The sampling strategy and measurement reproducibility is available in Botelho and Machado el al [12] The estimated minimum sample size for the periodontitis prevalence in the Portuguese adult population, with a margin of error of 3.0%, for a 95% confidence level, was 412 individuals, based on the previously reported national prevalence data of 10.8% [41]. The required sample was stratified according to the number of adult (age group from 18 to 64 years) subjects assigned to each Family Health Units (FHU).

For the periodontal diagnosis, measures were performed by two trained and calibrated examiners (V.M. and J.B.). The inter-examiner correlation coefficients were 0.98 and 0.99, for clinical attachment loss (CAL) and periodontal pocket depth (PPD), respectively. The intra-examiner ICC ranged from 0.97 to 0.99, for both PD and CAL.

Periodontal examination

We performed a full-mouth circumferential periodontal inspection with a manual periodontal North Carolina probe (Hu-Friedy® Manufacturing Inc.) at six sites per tooth (mesiobuccal, buccal, distobuccal, mesiolingual, lingual and distolingual). Thrid molars and implants were excluded from the analysis. PPD was measured as the distance from the free gingival margin to the bottom of the pocket and gingival recession (Rec) as the distance from the cementoenamel junction (CEJ) to the free gingival margin, and this assessment was assigned a negative sign if the gingival margin was located coronally to the CEJ. CAL was calculated as the algebraic sum of Rec and PPD measurements for each site. Bleeding on probing (BoP) was used to evaluated the clinical periodontal inflammation and stability [42]. No radiographic examination was performed.

Gingivitis cases were defined according to Trombelli et al. [43] and periodontitis disease severity and extent according to Tonetti et al. [44]. At the end of the examination, participants were informed about their periodontal status. Patients diagnosed with periodontal disease were referred to the Egas Moniz Dental Clinic (EMDC) for its treatment without additional costs.
++++++++
Carry on the methods text on the periodontal survey, picking up after its last sentence.

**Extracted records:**
++++++++
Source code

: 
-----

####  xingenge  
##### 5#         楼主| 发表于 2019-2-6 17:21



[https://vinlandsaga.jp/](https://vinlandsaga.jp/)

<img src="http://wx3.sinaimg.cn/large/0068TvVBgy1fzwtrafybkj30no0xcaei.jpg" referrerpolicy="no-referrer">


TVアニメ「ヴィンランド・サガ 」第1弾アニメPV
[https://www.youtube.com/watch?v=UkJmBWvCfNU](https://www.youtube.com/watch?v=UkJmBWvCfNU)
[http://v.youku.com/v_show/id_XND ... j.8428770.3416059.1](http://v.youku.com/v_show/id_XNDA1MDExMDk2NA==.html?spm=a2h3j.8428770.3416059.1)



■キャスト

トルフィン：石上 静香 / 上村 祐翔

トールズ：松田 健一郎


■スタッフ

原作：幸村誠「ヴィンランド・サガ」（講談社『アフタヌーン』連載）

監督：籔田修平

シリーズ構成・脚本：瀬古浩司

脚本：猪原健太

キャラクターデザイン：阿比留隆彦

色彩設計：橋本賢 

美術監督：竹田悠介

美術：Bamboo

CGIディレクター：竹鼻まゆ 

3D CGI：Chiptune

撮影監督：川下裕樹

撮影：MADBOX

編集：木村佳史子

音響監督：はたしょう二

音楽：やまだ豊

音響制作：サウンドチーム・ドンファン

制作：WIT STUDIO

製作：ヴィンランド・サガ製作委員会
++++++++
**RESPONSE TO THE TASK:**
The participants of this study derive from SoPHiAS study. The exclusion criteria were participants: edentulous and 65 years old or older. From a total of 1064 subjects, a subset of 472 adults were included.

Selection of variables

The five proposed latent variables were selected according to ABM [37] and we take into consideration three previous studies [33, 38, 39]. We included in the analysis: 1) Predisposing Factors; 2) Enabling; 3) Need; 4) Oral Health Behaviors; and 5) Perceived Health Outcome.

Predisposing factors

Among the predisposing factors, age educational level, occupation, and marital status constituted the social structure elements. Age was evaluated as a continuous variable. Education was categorized according to the 2011 International Standard Classification of Education (ISCED-2011) [45], and were coded as: Elementary (ISCED 0–1 levels) = 1, Lower secondary education to Doctoral or equivalent level (ISCED 2–8 levels) = 0. Occupation of each participant was classified as: student (code = 0), employed (code = 1), unemployed (code = 2) or retired (code = 3). Marital status was defined as: single (code = 0), married/union of fact (code = 1), divorced (code = 2) or widowed (code = 3).


We included household monthly income (in euros), and the Portuguese version of the Perceived Stress Scale (PSS) as two items: positive factor and negative factor [46]. The PSS-10 was a 10-item tool that assesses self-perceived stress [46]. Each item was rated on a 5-point Likert scale (coded never = 0, almost ever = 1, sometimes = 2, fairly often = 3 and very often = 4). The PSS-10 was divided in two domains: six positive (items 1, 2, 3, 6, 9 and 10) and four negative (items 4, 5, 7 and 8, that require reversion) worded items.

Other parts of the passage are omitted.